# בתוך, לתוך, מתוך



## theunderachiever

betoch, letoch, mi(me?)toch:  Is toch just intensifying the prefixes?

Thank you much.


----------



## ranpinch

ל/ב/מ -תוך
תוך  come from the same route of  תוכן  (Contents)


----------



## bazq

Yes, תוך intensifies the prefix. I can't think of an occurence where there is a difference between prefix+toch and just the prefix.

Hope this helps, good luck.


----------



## hadronic

תוך is "inside". Betokh : inside / within something, letokh: into something, mitokh: from within something.
The root is from ת-וו-ך, "middle", like מתווך a broker, an intermediate.
They also have figurative meanings with action nouns: למידה מתוך עשייה, learning by doing.


----------



## Drink

ranpinch said:


> תוך  come from the same route of  תוכן  (Contents)



No, תוכן is from ת-כ-ן, while תוך is from ת-ו-ך.


----------



## origumi

Drink said:


> No, תוכן is from ת-כ-ן, while תוך is from ת-ו-ך.


Indeed, a beautiful example of semantic shift, as elaborated here.


----------



## ranpinch

Indeed, my mistake


----------



## Drink

origumi said:


> Indeed, a beautiful example of semantic shift, as elaborated here.



Cool.
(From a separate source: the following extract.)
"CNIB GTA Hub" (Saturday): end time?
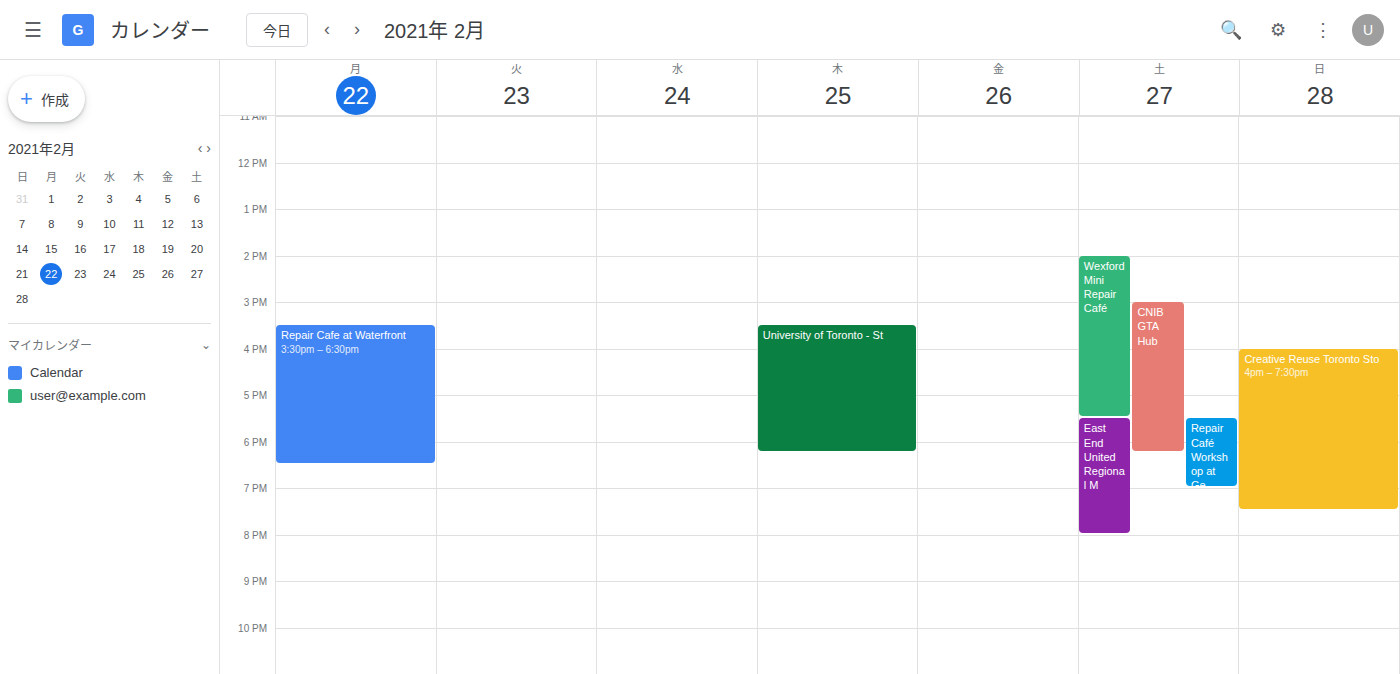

The funny thing is I always thought that מתכון was from the root כ-ו-ן (like הכין), but then recently I learned that it was from ת-כ-ן. Do you think there is some slight semantic shift going on there too?


----------



## origumi

Ruvik Rosentahl says מתכון is first attested in 1938 and is of root ת-כ-נ. Personally I believe that whoever coined it made an intentional effort to target both roots, ת-כ-נ and כ-ו-נ, and therefore both of them are relevant for this word. This pun (or whatever is the term) is similar to מכונה of root כ-ו-נ which is derived also from European _machina_.


----------



## Ali Smith

Drink said:


> No, תוכן is from ת-כ-ן, while תוך is from ת-ו-ך.


But isn't תֹכֶן 'fixed measure, quantity; measurement' a segholate noun?

וְעַתָּה֙ לְכ֣וּ עִבְד֔וּ וְתֶ֖בֶן לֹא־יִנָּתֵ֣ן לָכֶ֑ם וְתֹ֥כֶן לְבֵנִ֖ים תִּתֵּֽנוּ׃
(שמות ה יח)


----------



## Abaye

Ali Smith said:


> But isn't תֹכֶן 'fixed measure, quantity; measurement' a segholate noun?
> 
> וְעַתָּה֙ לְכ֣וּ עִבְד֔וּ וְתֶ֖בֶן לֹא־יִנָּתֵ֣ן לָכֶ֑ם וְתֹ֥כֶן לְבֵנִ֖ים תִּתֵּֽנוּ׃
> (שמות ה יח)


Yes it is. Why the "but" in your comment, is there anything in the posts above that hints differently?


----------



## Ali Smith

Abaye said:


> Yes it is. Why the "but" in your comment, is there anything in the posts above that hints differently?


Thanks!

Yes, it was spelled with a mater lectionis, which I don’t usually see in segholate nouns.


----------



## Drink

In the Bible it is spelled תכן, in other places תוכן.


----------